Hierarchical Annotation of Images with Two-Alternative-Forced-Choice Metric Learning
This addresses the need for efficient data structuring in tasks like retrieval and recommendations, though it is incremental as it builds on existing metric learning techniques.
The paper tackles the problem of labor-intensive hierarchical annotation of high-dimensional data like images by proposing a method using two-alternative-forced-choice testing and deep metric learning to embed data in a semantic space for hierarchical clustering, achieving finer granularity than original labels on the Fashion-MNIST dataset.

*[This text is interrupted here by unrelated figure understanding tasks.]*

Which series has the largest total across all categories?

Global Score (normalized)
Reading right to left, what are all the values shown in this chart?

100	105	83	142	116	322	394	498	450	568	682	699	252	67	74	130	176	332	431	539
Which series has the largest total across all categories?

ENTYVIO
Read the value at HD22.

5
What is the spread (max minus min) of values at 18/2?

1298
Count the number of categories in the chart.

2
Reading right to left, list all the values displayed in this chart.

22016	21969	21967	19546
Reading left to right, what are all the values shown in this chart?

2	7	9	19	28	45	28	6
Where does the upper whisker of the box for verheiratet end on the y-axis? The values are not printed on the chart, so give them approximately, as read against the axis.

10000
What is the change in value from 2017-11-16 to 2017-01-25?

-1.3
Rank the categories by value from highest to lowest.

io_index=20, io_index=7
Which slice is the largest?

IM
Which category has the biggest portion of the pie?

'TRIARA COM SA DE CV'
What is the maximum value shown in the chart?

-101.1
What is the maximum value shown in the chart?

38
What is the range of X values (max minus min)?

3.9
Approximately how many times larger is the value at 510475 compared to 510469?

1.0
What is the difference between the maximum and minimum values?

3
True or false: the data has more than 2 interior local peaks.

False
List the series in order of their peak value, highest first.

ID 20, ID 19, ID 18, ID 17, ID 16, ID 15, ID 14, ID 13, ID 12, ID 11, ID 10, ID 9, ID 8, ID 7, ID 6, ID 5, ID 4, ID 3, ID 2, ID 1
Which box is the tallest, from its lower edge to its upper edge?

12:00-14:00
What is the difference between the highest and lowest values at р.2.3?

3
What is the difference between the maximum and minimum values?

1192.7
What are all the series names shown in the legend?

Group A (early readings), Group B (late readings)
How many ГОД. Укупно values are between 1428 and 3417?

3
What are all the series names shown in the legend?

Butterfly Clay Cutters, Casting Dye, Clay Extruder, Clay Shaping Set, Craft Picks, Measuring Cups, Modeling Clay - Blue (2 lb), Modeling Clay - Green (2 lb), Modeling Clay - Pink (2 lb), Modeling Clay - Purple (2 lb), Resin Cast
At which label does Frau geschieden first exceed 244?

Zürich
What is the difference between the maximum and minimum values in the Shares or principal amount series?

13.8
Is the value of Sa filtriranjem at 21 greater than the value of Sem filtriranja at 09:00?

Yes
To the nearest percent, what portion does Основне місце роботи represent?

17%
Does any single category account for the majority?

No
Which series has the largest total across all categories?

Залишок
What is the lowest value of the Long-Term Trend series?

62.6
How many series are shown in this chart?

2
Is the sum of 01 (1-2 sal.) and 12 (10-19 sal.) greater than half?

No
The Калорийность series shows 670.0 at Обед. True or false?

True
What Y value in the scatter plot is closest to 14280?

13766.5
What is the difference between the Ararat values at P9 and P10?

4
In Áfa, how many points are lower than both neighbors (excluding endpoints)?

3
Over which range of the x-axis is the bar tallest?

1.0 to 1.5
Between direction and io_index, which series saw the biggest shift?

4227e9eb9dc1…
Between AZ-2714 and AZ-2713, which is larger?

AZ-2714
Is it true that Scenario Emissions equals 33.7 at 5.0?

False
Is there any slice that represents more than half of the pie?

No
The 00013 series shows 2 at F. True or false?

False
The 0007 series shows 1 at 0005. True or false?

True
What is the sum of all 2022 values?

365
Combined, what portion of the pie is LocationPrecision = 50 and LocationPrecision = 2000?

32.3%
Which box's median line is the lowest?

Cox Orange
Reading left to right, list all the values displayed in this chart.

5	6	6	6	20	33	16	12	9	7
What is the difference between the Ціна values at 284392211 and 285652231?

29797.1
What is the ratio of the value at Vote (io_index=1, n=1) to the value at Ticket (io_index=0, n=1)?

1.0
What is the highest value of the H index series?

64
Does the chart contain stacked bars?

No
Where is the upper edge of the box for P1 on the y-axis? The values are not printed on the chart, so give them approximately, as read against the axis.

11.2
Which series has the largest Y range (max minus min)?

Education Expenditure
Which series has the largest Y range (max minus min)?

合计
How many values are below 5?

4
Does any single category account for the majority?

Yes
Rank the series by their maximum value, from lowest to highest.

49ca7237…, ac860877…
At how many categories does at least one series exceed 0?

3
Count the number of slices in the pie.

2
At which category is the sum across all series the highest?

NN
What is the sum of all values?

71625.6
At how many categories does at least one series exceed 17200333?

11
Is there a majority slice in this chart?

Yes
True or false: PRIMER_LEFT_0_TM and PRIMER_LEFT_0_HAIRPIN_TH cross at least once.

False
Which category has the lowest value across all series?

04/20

Many tasks such as retrieval and recommendations can significantly benefit from structuring the data, commonly in a hierarchical way. To achieve this through annotations of high dimensional data such as images or natural text can be significantly labor intensive. We propose an approach for uncovering the hierarchical structure of data based on efficient discriminative testing rather than annotations of individual datapoints. Using two-alternative-forced-choice (2AFC) testing and deep metric learning we achieve embedding of the data in semantic space where we are able to successfully hierarchically cluster. We actively select triplets for the 2AFC test such that the modeling process is highly efficient with respect to the number of tests presented to the annotator. We empirically demonstrate the feasibility of the method by confirming the shape bias on synthetic data and extract hierarchical structure on the Fashion-MNIST dataset to a finer granularity than the original labels.